The DNC on Thursday announced the 20 candidates that had qualified. The thresholds for the first two rounds of debates – the second round will be held in late July in Detroit – were announced by the DNC in January. They include reaching 1 percent in three polls recognized by the national party committee, or receiving contributions from a minimum 65,000 unique donors as well as 200 unique donors in at least 20 states
Failing to qualify were Gov. Steve Bullock of Montana; Rep. Seth Moulton of Massachusetts; and Miramar, Fla., Mayor Wayne Messam.
Since jumping into the race in late April, Biden’s increasingly taken incoming fire from Sanders, Warren, and just this week, from O’Rourke, who argued “we cannot return to the past. We cannot simply be about defeating Donald Trump."

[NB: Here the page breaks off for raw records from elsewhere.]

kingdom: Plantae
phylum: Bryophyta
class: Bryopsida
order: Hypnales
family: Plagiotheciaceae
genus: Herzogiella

Biden’s been criticized for his past support of free trade deals, for his 2002 vote in support of the Iraq War, and for taking an alleged “middle ground” approach to combating climate change.
Asked if he would return fire, Biden last week told Fox News: “I think the worst thing we could do is get into a match where we’re going after each other in the Democratic Party. So I’m going to try my best not to be negative relative to my opponents.”
And pointing to Republican President Trump, he emphasized that “just like I’m not going to go down to Trump’s level when he starts his attacks, I’m not going to go down to anybody else’s level when they start attacks.”
But Biden said he would respond at times to “set the facts straight.” He added, “I’ll respond to assertions. I’m not likely to go and point out what they’re doing, which is sometimes different than what they say.”